START Material for this exercise

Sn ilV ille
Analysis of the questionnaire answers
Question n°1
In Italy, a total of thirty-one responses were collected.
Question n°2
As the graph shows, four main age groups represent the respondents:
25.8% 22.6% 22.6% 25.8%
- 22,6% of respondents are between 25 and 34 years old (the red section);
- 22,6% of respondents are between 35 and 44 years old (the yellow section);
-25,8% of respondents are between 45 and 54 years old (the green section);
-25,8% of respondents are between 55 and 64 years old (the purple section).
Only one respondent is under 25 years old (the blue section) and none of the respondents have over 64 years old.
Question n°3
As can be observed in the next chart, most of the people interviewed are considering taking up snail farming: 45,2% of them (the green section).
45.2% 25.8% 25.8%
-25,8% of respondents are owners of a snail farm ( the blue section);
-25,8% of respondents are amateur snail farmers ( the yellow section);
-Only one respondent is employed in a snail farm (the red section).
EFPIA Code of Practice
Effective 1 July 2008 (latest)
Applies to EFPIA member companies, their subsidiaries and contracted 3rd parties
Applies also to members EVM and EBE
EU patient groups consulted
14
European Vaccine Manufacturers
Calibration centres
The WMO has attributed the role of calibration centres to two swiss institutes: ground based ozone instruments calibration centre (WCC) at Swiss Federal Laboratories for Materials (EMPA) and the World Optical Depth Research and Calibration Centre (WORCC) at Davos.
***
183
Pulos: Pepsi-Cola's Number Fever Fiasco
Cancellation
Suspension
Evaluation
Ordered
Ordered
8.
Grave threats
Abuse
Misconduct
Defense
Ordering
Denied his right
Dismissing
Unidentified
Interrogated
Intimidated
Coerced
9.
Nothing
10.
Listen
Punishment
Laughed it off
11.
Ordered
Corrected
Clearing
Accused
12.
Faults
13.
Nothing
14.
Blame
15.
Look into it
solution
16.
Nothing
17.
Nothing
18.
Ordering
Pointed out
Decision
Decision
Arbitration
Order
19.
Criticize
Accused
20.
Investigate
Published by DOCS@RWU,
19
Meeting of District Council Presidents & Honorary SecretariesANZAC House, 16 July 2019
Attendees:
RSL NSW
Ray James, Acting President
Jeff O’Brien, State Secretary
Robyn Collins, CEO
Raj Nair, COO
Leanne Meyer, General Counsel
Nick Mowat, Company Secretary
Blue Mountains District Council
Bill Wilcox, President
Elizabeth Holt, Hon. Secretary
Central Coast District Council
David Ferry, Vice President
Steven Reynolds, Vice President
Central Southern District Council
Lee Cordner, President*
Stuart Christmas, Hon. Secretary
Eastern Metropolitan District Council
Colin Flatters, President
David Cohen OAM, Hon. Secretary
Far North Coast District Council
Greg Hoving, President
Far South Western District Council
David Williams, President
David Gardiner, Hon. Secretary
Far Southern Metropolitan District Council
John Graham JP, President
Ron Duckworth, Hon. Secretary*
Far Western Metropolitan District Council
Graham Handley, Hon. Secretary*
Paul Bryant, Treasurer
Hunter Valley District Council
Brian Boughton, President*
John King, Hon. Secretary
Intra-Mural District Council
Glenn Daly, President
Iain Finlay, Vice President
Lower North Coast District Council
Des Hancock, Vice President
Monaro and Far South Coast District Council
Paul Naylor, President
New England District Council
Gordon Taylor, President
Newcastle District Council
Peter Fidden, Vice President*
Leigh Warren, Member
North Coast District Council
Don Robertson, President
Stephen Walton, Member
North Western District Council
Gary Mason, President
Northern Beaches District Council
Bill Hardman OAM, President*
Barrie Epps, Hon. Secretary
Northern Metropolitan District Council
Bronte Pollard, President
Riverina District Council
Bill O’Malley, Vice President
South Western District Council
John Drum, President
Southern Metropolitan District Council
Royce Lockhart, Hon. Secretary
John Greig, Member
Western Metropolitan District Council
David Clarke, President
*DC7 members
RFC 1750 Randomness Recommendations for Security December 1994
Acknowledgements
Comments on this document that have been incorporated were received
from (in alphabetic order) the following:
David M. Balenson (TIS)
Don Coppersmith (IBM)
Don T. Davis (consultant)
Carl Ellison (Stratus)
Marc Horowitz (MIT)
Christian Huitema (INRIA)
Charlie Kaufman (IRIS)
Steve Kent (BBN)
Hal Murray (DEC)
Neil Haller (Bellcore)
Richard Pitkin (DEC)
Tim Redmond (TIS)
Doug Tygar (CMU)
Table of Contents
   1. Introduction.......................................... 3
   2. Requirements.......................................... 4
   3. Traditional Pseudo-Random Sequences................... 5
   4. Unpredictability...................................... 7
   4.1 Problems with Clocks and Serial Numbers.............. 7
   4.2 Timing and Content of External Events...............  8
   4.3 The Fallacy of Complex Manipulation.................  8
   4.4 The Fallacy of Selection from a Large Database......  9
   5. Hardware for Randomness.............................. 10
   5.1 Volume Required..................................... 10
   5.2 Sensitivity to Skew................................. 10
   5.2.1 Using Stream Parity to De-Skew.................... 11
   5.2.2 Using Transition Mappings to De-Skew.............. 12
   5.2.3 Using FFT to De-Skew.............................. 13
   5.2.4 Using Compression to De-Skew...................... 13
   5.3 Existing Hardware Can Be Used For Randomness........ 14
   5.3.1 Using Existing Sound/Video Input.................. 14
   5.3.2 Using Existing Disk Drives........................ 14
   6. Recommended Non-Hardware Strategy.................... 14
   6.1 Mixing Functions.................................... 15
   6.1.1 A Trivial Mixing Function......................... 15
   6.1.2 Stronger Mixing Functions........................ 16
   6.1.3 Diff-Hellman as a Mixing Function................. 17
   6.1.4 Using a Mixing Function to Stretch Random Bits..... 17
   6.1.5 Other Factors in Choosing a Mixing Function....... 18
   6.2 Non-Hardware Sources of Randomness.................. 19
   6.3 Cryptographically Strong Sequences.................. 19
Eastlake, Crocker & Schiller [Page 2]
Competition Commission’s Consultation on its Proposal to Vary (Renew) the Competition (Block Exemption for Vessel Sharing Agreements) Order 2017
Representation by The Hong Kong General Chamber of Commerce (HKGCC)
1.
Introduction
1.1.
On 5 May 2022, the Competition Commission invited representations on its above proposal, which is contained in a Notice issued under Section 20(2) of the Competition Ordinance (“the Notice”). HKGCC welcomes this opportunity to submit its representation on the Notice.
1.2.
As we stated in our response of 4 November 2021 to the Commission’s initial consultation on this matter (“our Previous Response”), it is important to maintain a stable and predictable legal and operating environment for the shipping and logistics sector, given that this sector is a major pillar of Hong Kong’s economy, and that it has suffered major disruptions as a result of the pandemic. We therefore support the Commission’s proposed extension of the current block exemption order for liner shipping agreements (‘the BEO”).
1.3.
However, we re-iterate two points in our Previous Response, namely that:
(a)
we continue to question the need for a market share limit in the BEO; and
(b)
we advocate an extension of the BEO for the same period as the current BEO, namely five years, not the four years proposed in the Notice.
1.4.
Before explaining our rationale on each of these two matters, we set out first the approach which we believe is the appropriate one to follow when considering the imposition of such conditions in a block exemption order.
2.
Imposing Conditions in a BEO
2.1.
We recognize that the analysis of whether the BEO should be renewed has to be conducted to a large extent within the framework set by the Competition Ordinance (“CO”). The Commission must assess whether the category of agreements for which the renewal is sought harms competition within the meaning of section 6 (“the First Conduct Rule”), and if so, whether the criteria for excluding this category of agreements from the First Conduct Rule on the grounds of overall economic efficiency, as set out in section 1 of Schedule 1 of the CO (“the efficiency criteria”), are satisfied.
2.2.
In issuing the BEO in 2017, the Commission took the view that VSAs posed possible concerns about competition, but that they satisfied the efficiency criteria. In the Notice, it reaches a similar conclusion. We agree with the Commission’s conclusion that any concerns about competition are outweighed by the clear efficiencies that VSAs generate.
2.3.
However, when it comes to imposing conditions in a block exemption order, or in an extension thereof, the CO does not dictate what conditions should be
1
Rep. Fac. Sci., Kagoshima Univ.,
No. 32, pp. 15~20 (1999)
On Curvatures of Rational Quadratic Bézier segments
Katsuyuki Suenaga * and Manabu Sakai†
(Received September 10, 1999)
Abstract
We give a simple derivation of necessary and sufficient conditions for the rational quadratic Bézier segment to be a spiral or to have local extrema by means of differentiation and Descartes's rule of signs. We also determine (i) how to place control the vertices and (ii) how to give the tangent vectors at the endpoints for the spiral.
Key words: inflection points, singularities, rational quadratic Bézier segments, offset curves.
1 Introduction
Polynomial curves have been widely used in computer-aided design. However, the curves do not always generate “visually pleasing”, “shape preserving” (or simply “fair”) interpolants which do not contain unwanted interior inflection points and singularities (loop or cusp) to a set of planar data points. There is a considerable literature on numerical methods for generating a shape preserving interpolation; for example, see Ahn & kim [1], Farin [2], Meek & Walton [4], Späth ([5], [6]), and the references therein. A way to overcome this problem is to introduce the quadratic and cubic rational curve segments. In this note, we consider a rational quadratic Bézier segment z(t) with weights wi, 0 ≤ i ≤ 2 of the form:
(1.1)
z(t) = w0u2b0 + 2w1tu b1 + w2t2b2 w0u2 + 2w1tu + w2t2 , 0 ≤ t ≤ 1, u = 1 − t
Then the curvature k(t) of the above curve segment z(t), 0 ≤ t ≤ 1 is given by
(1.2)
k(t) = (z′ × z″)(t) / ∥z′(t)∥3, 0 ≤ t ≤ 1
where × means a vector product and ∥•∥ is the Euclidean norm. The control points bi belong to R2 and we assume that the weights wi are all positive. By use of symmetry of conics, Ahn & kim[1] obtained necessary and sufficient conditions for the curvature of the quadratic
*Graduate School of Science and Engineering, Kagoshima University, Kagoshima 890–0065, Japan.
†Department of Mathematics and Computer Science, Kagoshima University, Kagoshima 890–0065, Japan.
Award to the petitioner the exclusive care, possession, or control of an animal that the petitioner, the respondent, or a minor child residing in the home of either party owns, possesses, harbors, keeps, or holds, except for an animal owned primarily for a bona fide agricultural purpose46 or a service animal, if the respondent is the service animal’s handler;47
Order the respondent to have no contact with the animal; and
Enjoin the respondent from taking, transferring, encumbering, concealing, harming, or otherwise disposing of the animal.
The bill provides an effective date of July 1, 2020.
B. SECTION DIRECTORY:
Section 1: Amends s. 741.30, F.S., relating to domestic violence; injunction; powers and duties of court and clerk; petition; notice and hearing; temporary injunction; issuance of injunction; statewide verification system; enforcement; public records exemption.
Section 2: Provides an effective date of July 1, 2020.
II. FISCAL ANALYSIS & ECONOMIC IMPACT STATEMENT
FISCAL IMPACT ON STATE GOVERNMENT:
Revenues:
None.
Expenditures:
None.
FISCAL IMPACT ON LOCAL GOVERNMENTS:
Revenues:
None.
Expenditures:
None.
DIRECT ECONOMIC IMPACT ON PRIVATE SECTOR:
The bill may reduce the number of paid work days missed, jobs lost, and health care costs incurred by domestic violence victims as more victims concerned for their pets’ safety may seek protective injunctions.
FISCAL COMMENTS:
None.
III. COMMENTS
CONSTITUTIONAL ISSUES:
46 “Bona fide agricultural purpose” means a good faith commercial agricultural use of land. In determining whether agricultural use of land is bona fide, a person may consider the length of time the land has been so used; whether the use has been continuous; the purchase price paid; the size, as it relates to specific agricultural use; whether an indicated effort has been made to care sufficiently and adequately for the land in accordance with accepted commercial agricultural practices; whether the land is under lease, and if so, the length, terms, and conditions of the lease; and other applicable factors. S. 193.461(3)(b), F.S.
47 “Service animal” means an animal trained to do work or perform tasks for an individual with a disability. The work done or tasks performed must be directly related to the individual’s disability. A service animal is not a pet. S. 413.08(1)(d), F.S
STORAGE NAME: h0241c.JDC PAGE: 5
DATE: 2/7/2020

END Material for this exercise

What to do: The answer must consist of every line from the data that holds the string "their".

Response box:
Applies to EFPIA member companies, their subsidiaries and contracted 3rd parties
The bill may reduce the number of paid work days missed, jobs lost, and health care costs incurred by domestic violence victims as more victims concerned for their pets’ safety may seek protective injunctions.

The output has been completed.